> _Data to process_:
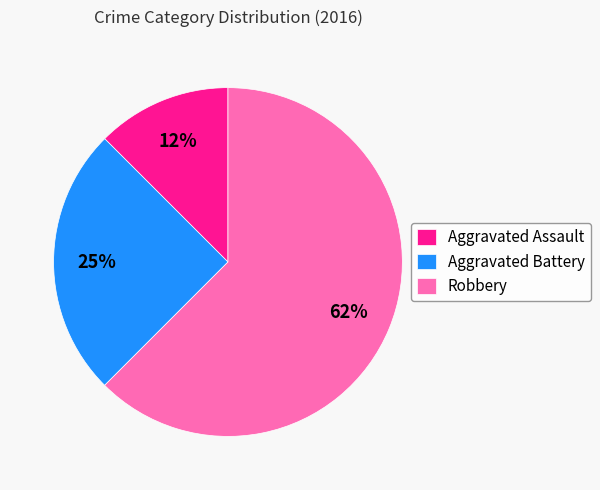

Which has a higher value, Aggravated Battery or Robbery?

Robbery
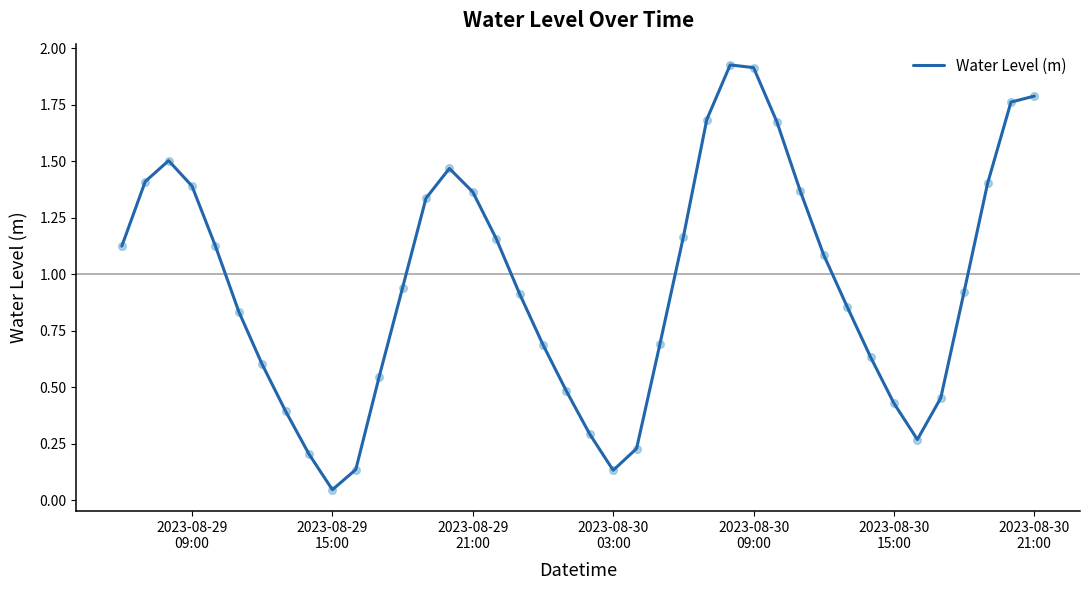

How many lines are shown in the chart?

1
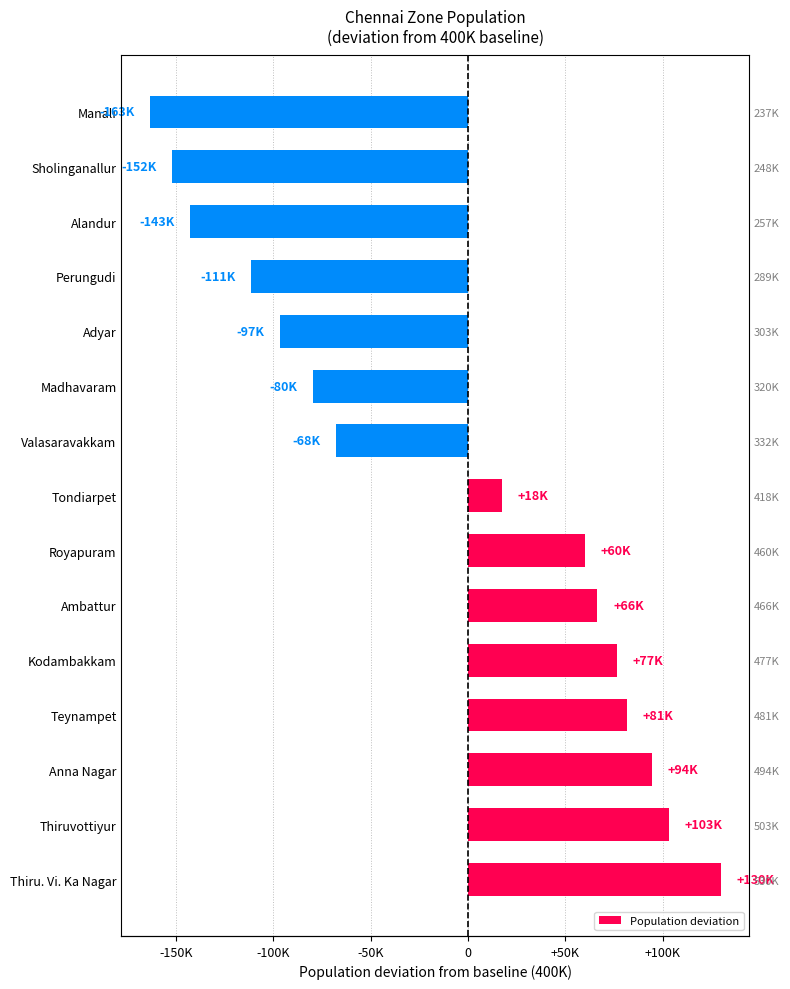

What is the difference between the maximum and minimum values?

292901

> _Your goal_: Copy out all of the items above word for word, leaving out the pictures.

> _Task output_:
Which has a higher value, Aggravated Battery or Robbery?

Robbery

How many lines are shown in the chart?

1

What is the difference between the maximum and minimum values?

292901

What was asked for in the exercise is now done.